Data extracts:

● ● ●

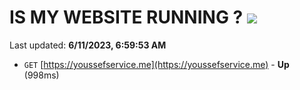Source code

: # IS MY WEBSITE RUNNING ? [![](https://img.shields.io/static/v1?label=Sponsor&message=%E2%9D%A4&logo=GitHub&color=%23fe8e86)](https://github.com/sponsors/<username>)

Last updated: **6/11/2023, 6:59:53 AM**

- `GET` [https://youssefservice.me](https://youssefservice.me) - **Up** (998ms)
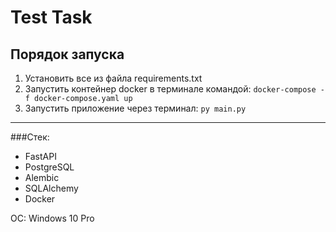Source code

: # Test Task

## Порядок запуска
1. Установить все из файла requirements.txt
2. Запустить контейнер docker в терминале командой:
`docker-compose -f docker-compose.yaml up`
3. Запустить приложение через терминал: `py main.py`

***
###Стек:

 - FastAPI
 - PostgreSQL 
 - Alembic 
 - SQLAlchemy 
 - Docker
   
ОС:
 Windows 10 Pro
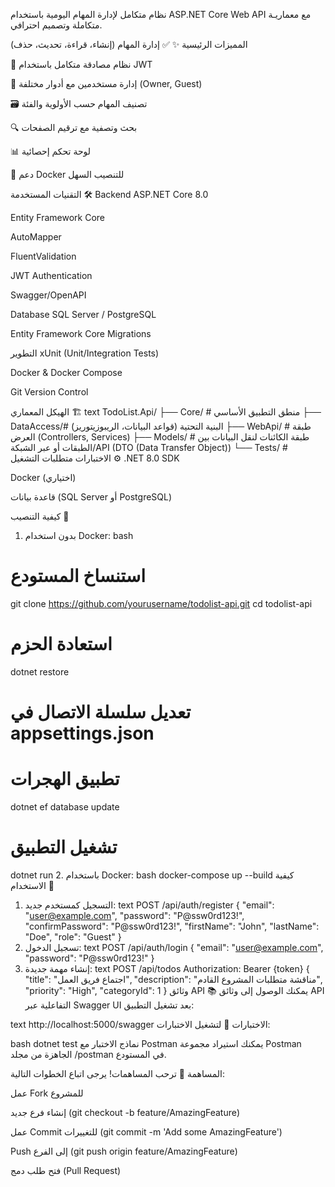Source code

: نظام متكامل لإدارة المهام اليومية باستخدام ASP.NET Core Web API مع معماريـة متكاملة وتصميم احترافي.

المميزات الرئيسية ✨
✅ إدارة المهام (إنشاء، قراءة، تحديث، حذف)

🔐 نظام مصادقة متكامل باستخدام JWT

👥 إدارة مستخدمين مع أدوار مختلفة (Owner, Guest)

🗃️ تصنيف المهام حسب الأولوية والفئة

🔍 بحث وتصفية مع ترقيم الصفحات

📊 لوحة تحكم إحصائية

🐳 دعم Docker للتنصيب السهل

التقنيات المستخدمة 🛠️
Backend
ASP.NET Core 8.0

Entity Framework Core

AutoMapper

FluentValidation

JWT Authentication

Swagger/OpenAPI

Database
SQL Server / PostgreSQL

Entity Framework Core Migrations

التطوير
xUnit (Unit/Integration Tests)

Docker & Docker Compose

Git Version Control

الهيكل المعماري 🏗️
text
TodoList.Api/
├── Core/          # منطق التطبيق الأساسي
├── DataAccess/# البنية التحتية (قواعد البيانات، الريبوزيتوريز)
├── WebApi/        # طبقة العرض (Controllers, Services)
├── Models/        # طبقة الكائنات لنقل البيانات بين الطبقات أو عبر الشبكة/API  (DTO (Data Transfer Object))
└── Tests/         # الاختبارات
متطلبات التشغيل ⚙️
.NET 8.0 SDK

Docker (اختياري)

قاعدة بيانات (SQL Server أو PostgreSQL)

كيفية التنصيب 🚀
1. بدون استخدام Docker:
bash
# استنساخ المستودع
git clone https://github.com/yourusername/todolist-api.git
cd todolist-api

# استعادة الحزم
dotnet restore

# تعديل سلسلة الاتصال في appsettings.json

# تطبيق الهجرات
dotnet ef database update

# تشغيل التطبيق
dotnet run
2. باستخدام Docker:
bash
docker-compose up --build
كيفية الاستخدام 📖
1. التسجيل كمستخدم جديد:
text
POST /api/auth/register
{
  "email": "user@example.com",
  "password": "P@ssw0rd123!",
  "confirmPassword": "P@ssw0rd123!",
  "firstName": "John",
  "lastName": "Doe",
  "role": "Guest"
}
2. تسجيل الدخول:
text
POST /api/auth/login
{
  "email": "user@example.com",
  "password": "P@ssw0rd123!"
}
3. إنشاء مهمة جديدة:
text
POST /api/todos
Authorization: Bearer {token}
{
  "title": "اجتماع فريق العمل",
  "description": "مناقشة متطلبات المشروع القادم",
  "priority": "High",
  "categoryId": 1
}
وثائق API 📚
يمكنك الوصول إلى وثائق API التفاعلية عبر Swagger UI بعد تشغيل التطبيق:

text
http://localhost:5000/swagger
الاختبارات 🧪
لتشغيل الاختبارات:

bash
dotnet test
نماذج الاختبار مع Postman
يمكنك استيراد مجموعة Postman الجاهزة من مجلد /postman في المستودع.

المساهمة 🤝
ترحب المساهمات! يرجى اتباع الخطوات التالية:

عمل Fork للمشروع

إنشاء فرع جديد (git checkout -b feature/AmazingFeature)

عمل Commit للتغييرات (git commit -m 'Add some AmazingFeature')

Push إلى الفرع (git push origin feature/AmazingFeature)

فتح طلب دمج (Pull Request)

● ● ●

Exercise description: Pictures stay out; the entries above are to be output exactly as given.

Response to this exercise:
Source code

: # IS MY WEBSITE RUNNING ? [![](https://img.shields.io/static/v1?label=Sponsor&message=%E2%9D%A4&logo=GitHub&color=%23fe8e86)](https://github.com/sponsors/<username>)

Last updated: **6/11/2023, 6:59:53 AM**

- `GET` [https://youssefservice.me](https://youssefservice.me) - **Up** (998ms)
Source code

: # Test Task

## Порядок запуска
1. Установить все из файла requirements.txt
2. Запустить контейнер docker в терминале командой:
`docker-compose -f docker-compose.yaml up`
3. Запустить приложение через терминал: `py main.py`

***
###Стек:

 - FastAPI
 - PostgreSQL 
 - Alembic 
 - SQLAlchemy 
 - Docker
   
ОС:
 Windows 10 Pro
Source code

: نظام متكامل لإدارة المهام اليومية باستخدام ASP.NET Core Web API مع معماريـة متكاملة وتصميم احترافي.

المميزات الرئيسية ✨
✅ إدارة المهام (إنشاء، قراءة، تحديث، حذف)

🔐 نظام مصادقة متكامل باستخدام JWT

👥 إدارة مستخدمين مع أدوار مختلفة (Owner, Guest)

🗃️ تصنيف المهام حسب الأولوية والفئة

🔍 بحث وتصفية مع ترقيم الصفحات

📊 لوحة تحكم إحصائية

🐳 دعم Docker للتنصيب السهل

التقنيات المستخدمة 🛠️
Backend
ASP.NET Core 8.0

Entity Framework Core

AutoMapper

FluentValidation

JWT Authentication

Swagger/OpenAPI

Database
SQL Server / PostgreSQL

Entity Framework Core Migrations

التطوير
xUnit (Unit/Integration Tests)

Docker & Docker Compose

Git Version Control

الهيكل المعماري 🏗️
text
TodoList.Api/
├── Core/          # منطق التطبيق الأساسي
├── DataAccess/# البنية التحتية (قواعد البيانات، الريبوزيتوريز)
├── WebApi/        # طبقة العرض (Controllers, Services)
├── Models/        # طبقة الكائنات لنقل البيانات بين الطبقات أو عبر الشبكة/API  (DTO (Data Transfer Object))
└── Tests/         # الاختبارات
متطلبات التشغيل ⚙️
.NET 8.0 SDK

Docker (اختياري)

قاعدة بيانات (SQL Server أو PostgreSQL)

كيفية التنصيب 🚀
1. بدون استخدام Docker:
bash
# استنساخ المستودع
git clone https://github.com/yourusername/todolist-api.git
cd todolist-api

# استعادة الحزم
dotnet restore

# تعديل سلسلة الاتصال في appsettings.json

# تطبيق الهجرات
dotnet ef database update

# تشغيل التطبيق
dotnet run
2. باستخدام Docker:
bash
docker-compose up --build
كيفية الاستخدام 📖
1. التسجيل كمستخدم جديد:
text
POST /api/auth/register
{
  "email": "user@example.com",
  "password": "P@ssw0rd123!",
  "confirmPassword": "P@ssw0rd123!",
  "firstName": "John",
  "lastName": "Doe",
  "role": "Guest"
}
2. تسجيل الدخول:
text
POST /api/auth/login
{
  "email": "user@example.com",
  "password": "P@ssw0rd123!"
}
3. إنشاء مهمة جديدة:
text
POST /api/todos
Authorization: Bearer {token}
{
  "title": "اجتماع فريق العمل",
  "description": "مناقشة متطلبات المشروع القادم",
  "priority": "High",
  "categoryId": 1
}
وثائق API 📚
يمكنك الوصول إلى وثائق API التفاعلية عبر Swagger UI بعد تشغيل التطبيق:

text
http://localhost:5000/swagger
الاختبارات 🧪
لتشغيل الاختبارات:

bash
dotnet test
نماذج الاختبار مع Postman
يمكنك استيراد مجموعة Postman الجاهزة من مجلد /postman في المستودع.

المساهمة 🤝
ترحب المساهمات! يرجى اتباع الخطوات التالية:

عمل Fork للمشروع

إنشاء فرع جديد (git checkout -b feature/AmazingFeature)

عمل Commit للتغييرات (git commit -m 'Add some AmazingFeature')

Push إلى الفرع (git push origin feature/AmazingFeature)

فتح طلب دمج (Pull Request)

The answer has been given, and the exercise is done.